Per Bernabè, dopo sei anni al timone, è tempo di bilanci. Dal 3 dicembre 2007, quando è tornato in Telecom da amministratore delegato, il titolo ha lasciato sul terreno il 74%, France Telecom il 68%, Deutsche Telekom il 45%, Telefonica il 53% e Vodafone soltanto l’1,3 per cento. Tuttavia, la mancanza imputata al manager trentino da quanti sono interessati allo sviluppo industriale dell’infrastruttura a banda larga per veicolare servizi al cittadino non è il non essere riuscito a ridurre il macigno del debito per liberare risorse da destinare agli investimenti, e la progressiva scomparsa della cultura industriale rispetto a quella finanziaria. I vecchi del mestiere ricordano quando gli ingegneri della Stet, società di telecomunicazioni dell’Iri – fusa nel ’97 con Telecom – venivano invitati come consulenti a Londra per la realizzazione delle reti.
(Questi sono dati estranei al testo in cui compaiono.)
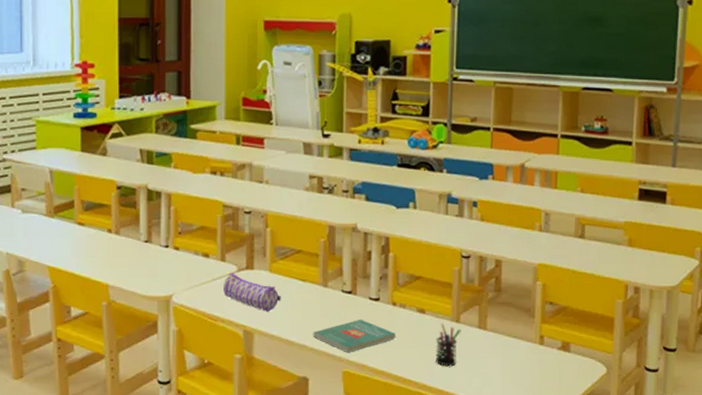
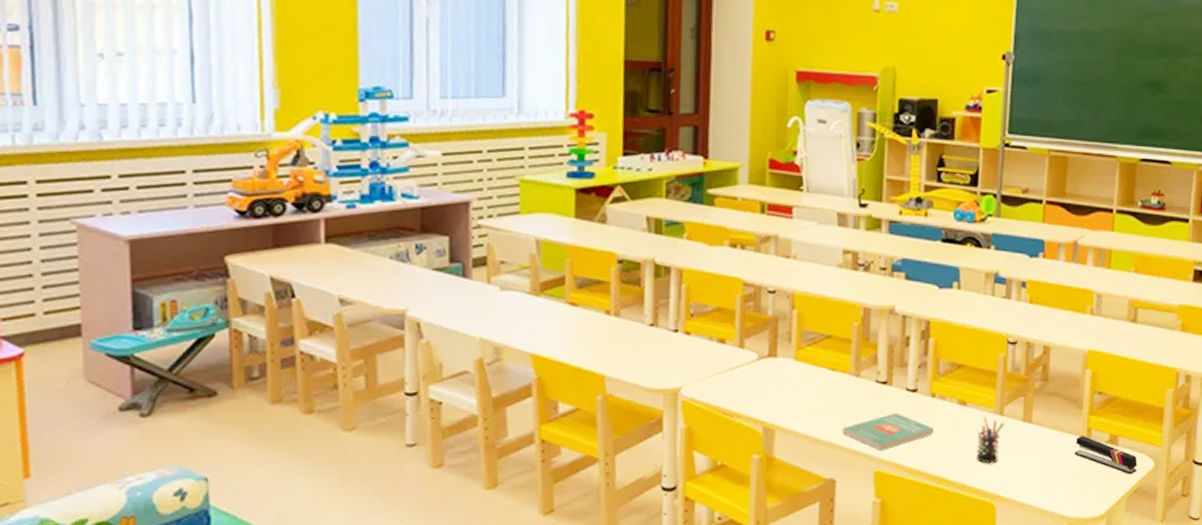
pencil case: present [223,273,281,312] -> none [741,361,807,405]
stapler: none [528,342,590,379] -> present [1074,436,1137,475]

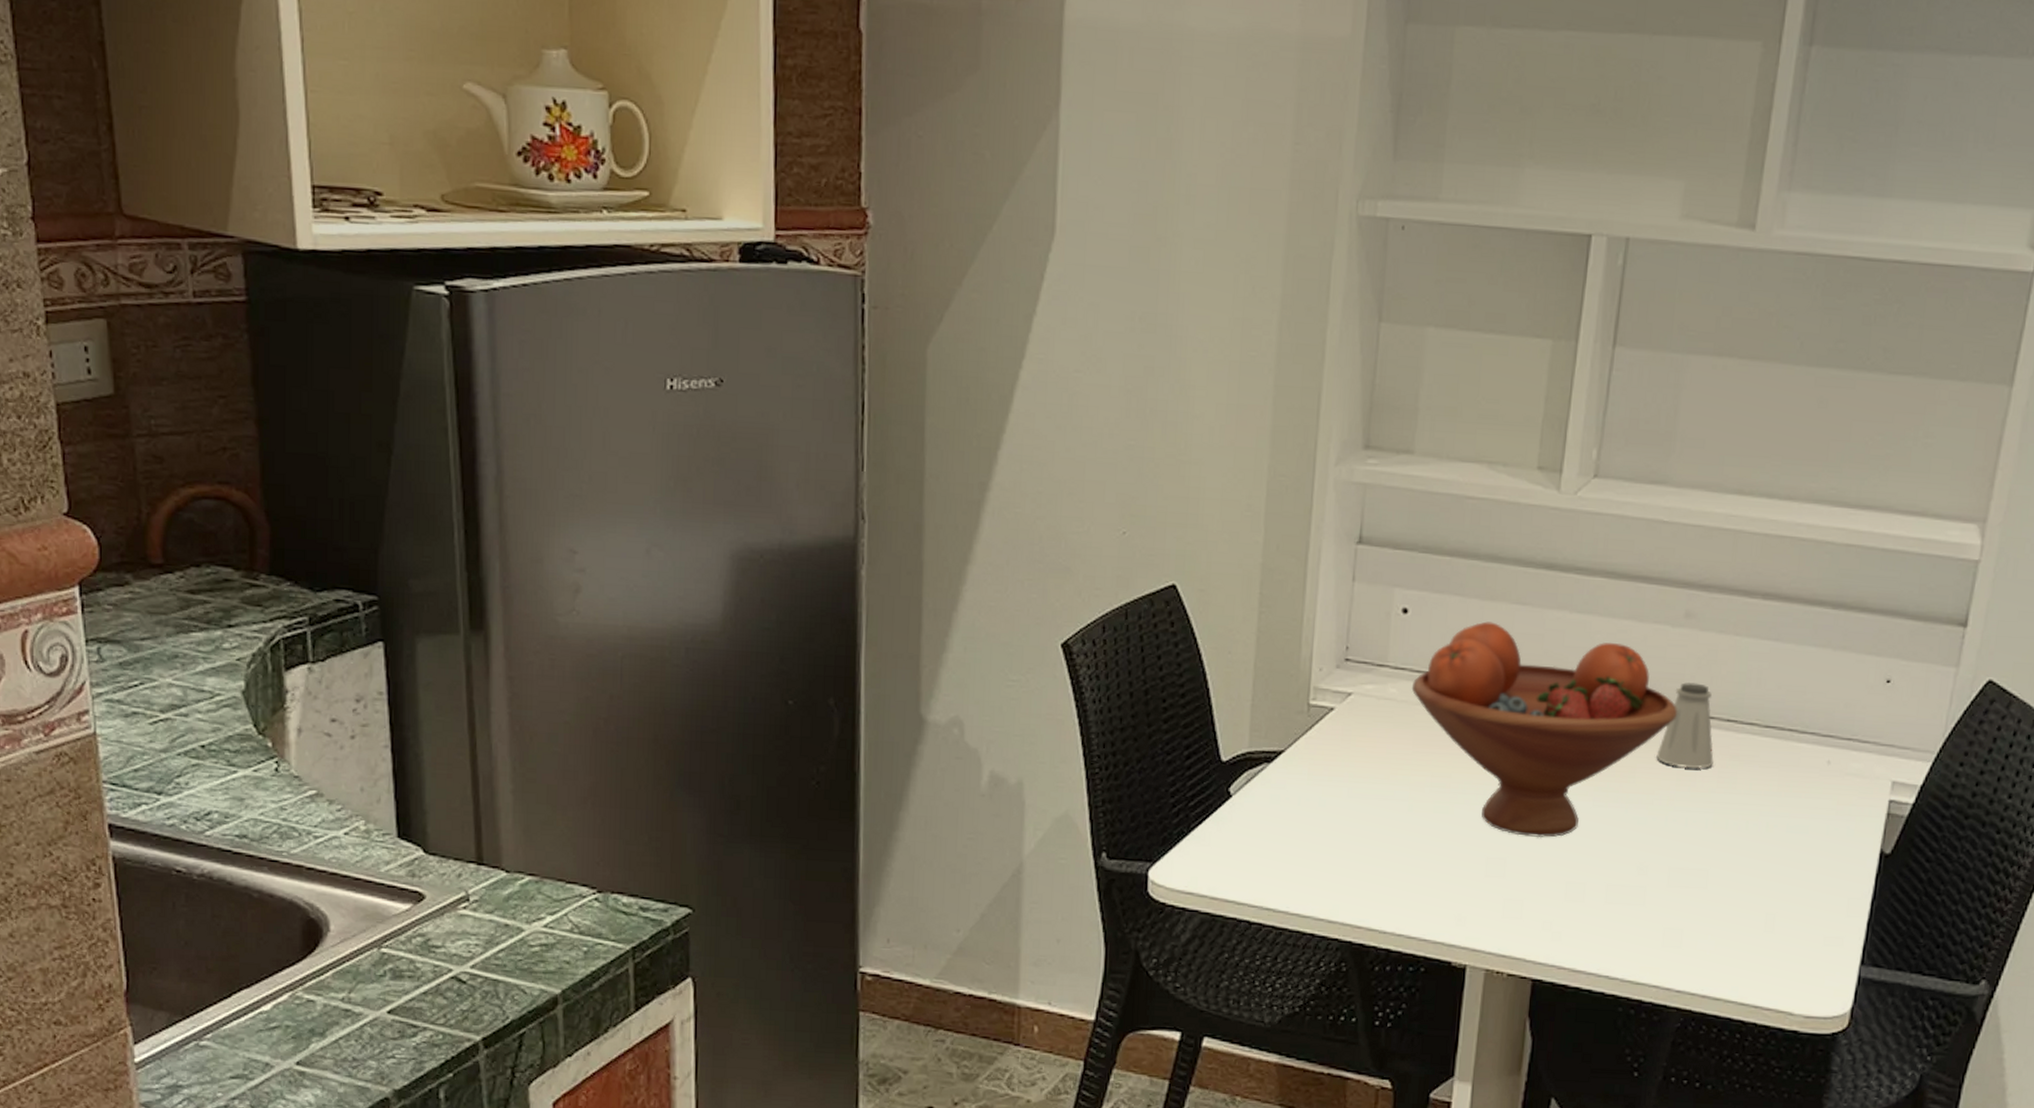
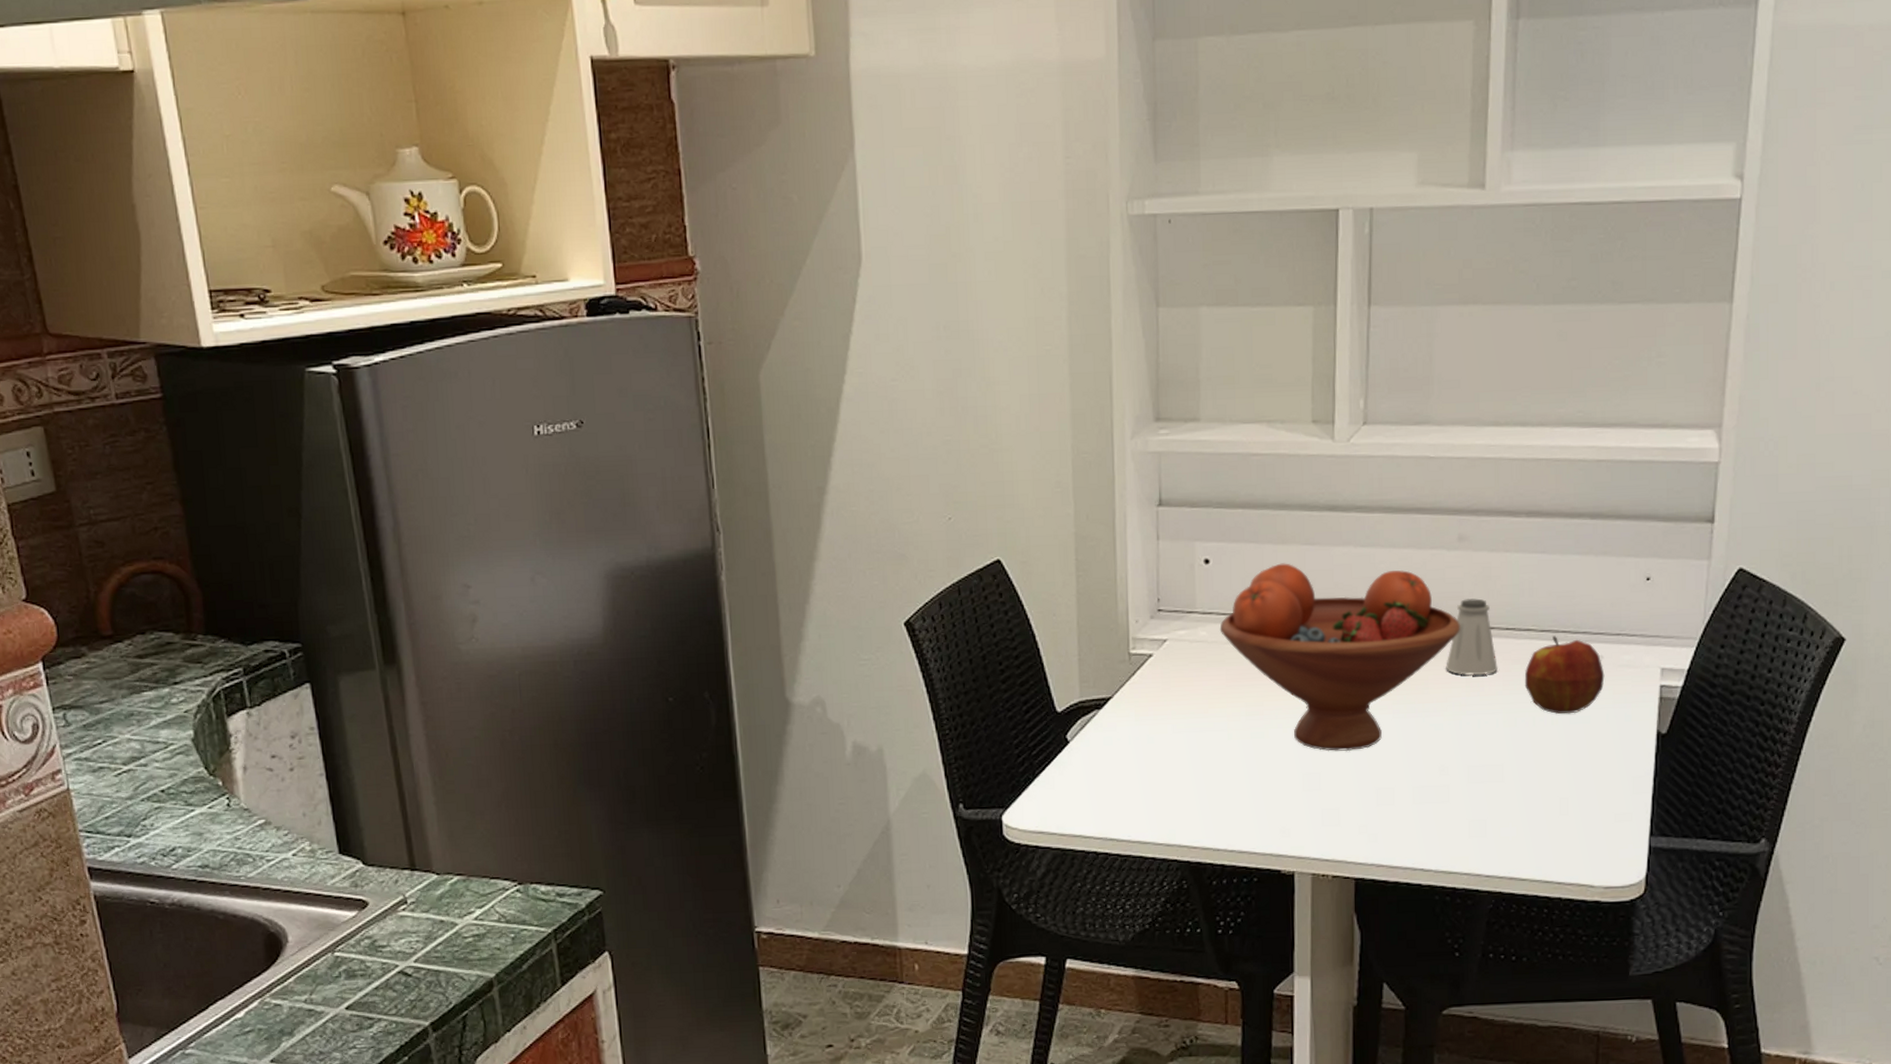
apple: none [1741,733,1830,822] -> present [1524,635,1605,714]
Ora è l’Italia che guarda alla soluzione britannica Openreach, definita a fine 2012 da Bernabè «degna di interesse» in un’intervista a Les Echos. Nel 2006, quando la rete è stata scorporata, British Telecom aveva un fatturato di 19,5 miliardi di sterline (circa 23 miliardi di euro), utili per 2,5 miliardi (3 miliardi di euro) e un debito di 7,5 miliardi di sterline (9 miliardi di euro). A settembre 2012 BT presentava ricavi per 15,4 miliardi di euro (-6%), 2,4 miliardi di utile (+4%) e 9,6 miliardi di debiti (+5%). Openreach ha invece prodotti ricavi per 1,5 miliardi con margini per 684 milioni e una generazione di cassa in crescita del 20% sui nove mesi 2011, a 431 milioni di euro. Soprattutto, lo scorso dicembre ha ridotto le tariffe all’ingrosso per il servizio di connessione in fibra fino all’edificio (Fttp, diverso dal servizio fino alla centralina, detto Fttc, Fiber to the cabinet, ndr), da 60 a 38 sterline al mese.
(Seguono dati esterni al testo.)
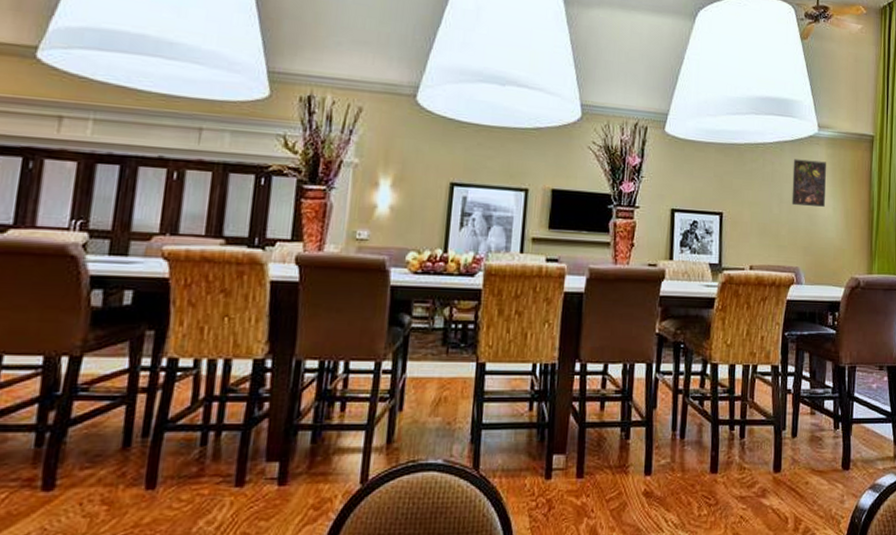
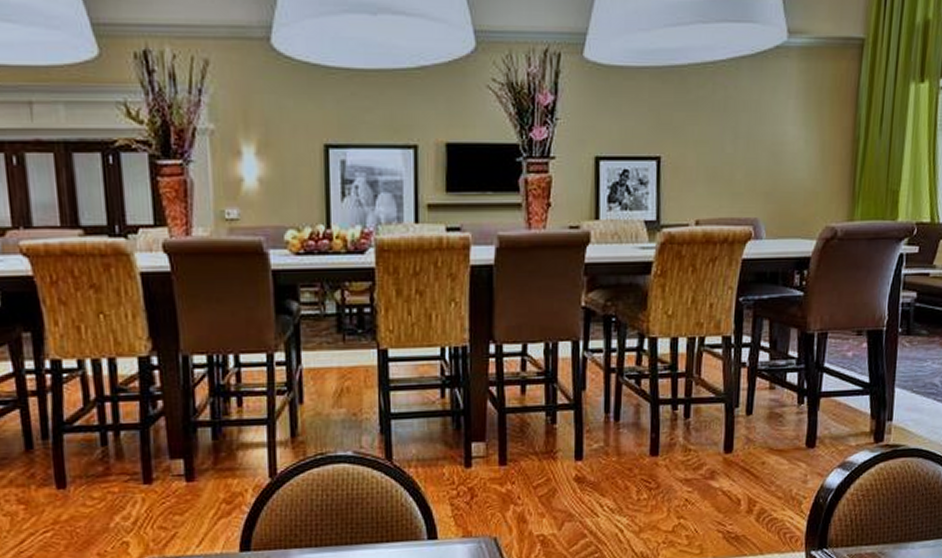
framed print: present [791,159,826,207] -> none [750,79,798,141]

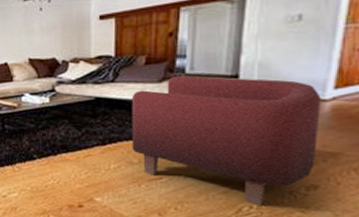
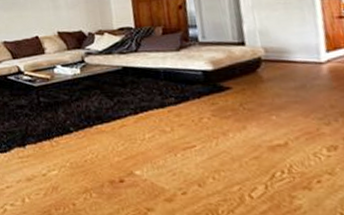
armchair: present [131,75,321,207] -> none [155,44,329,171]

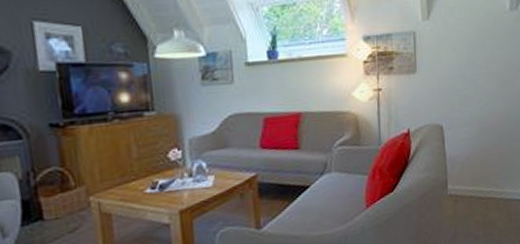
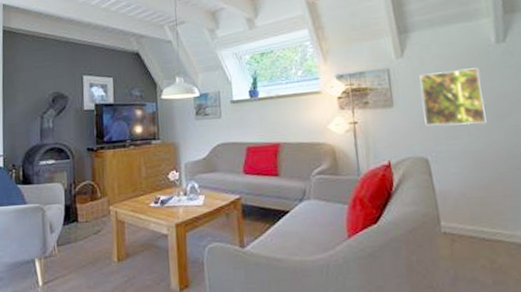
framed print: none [442,35,494,94] -> present [419,68,487,127]

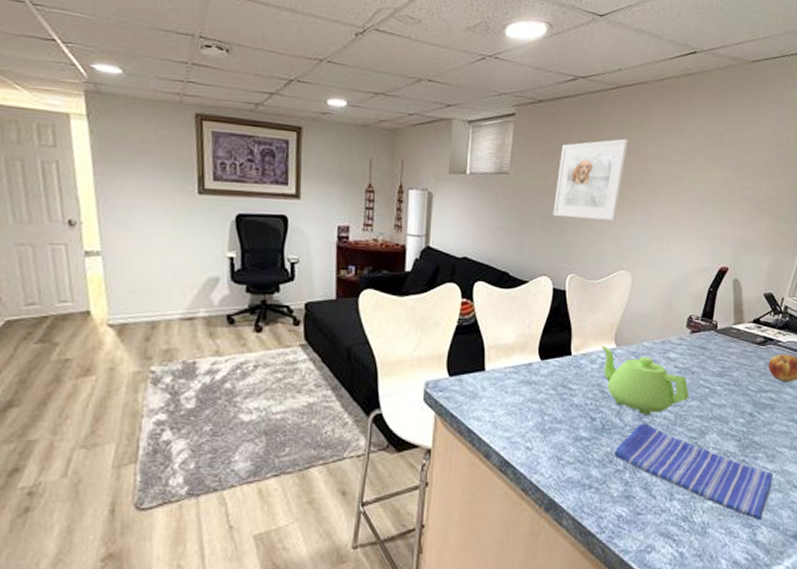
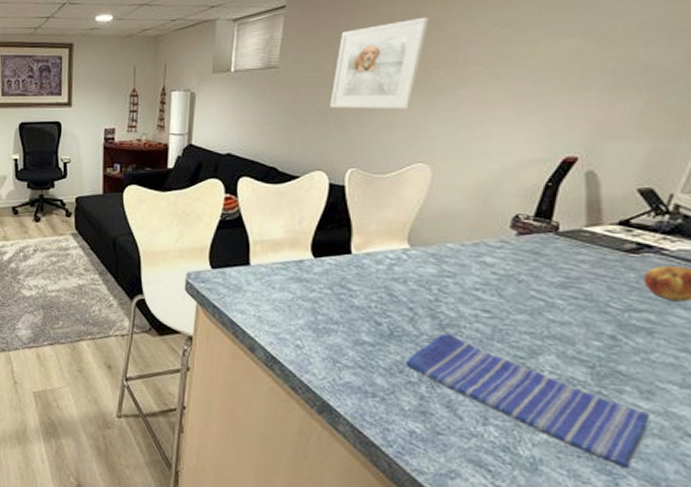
teapot: present [602,345,689,416] -> none [390,245,514,326]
In Italia, invece, il prezzo all’ingrosso lo fa Telecom, mentre il divario digitale con il resto d’Europa si allarga nella misura in cui il vectoring (Vdsl2), cioè la tecnologia scelta dalla compagnia per aumentare la velocità di trasmissione dei dati sulla rete in rame a 100 mega, è per natura escludente: non è possibile collocare due Dslam (apparecchi di modulazione delle connessioni a banda larga, ndr) all’interno di un unico armadietto telefonico, perché i loro segnali si disturbano. Non solo: per non lasciare l’ultimo miglio (dall’armadietto alla casa) agli Olo, la rete in fibra ottica, con l’eccezione di Milano, rimane un sogno in gran parte d’Italia. Con buona pace del principio comunitario dell’equivalence of imput, cioè la parità di accesso all’interno dell’infrastruttura di rete. Risultato? Come emerge da un’indagine dell’Ofcom, se è vero che il costo di internet a banda larga in Italia è inferiore agli altri Paesi – ad esempio è sceso in un anno da 46 a 30 sterline per una giovane coppia dai consumi elevati, rispetto alle 31 della Francia, ai 48 della Spagna e ai 64 degli Usa – è altrettanto vero che la velocità media, pari a 4-6 megabit al secondo, è inferiore rispetto al resto d’Europa. Solo il 26% delle aziende naviga a 10 mega, ha calcolato l’Istat a fine dicembre. E si continua a parlare di produttività.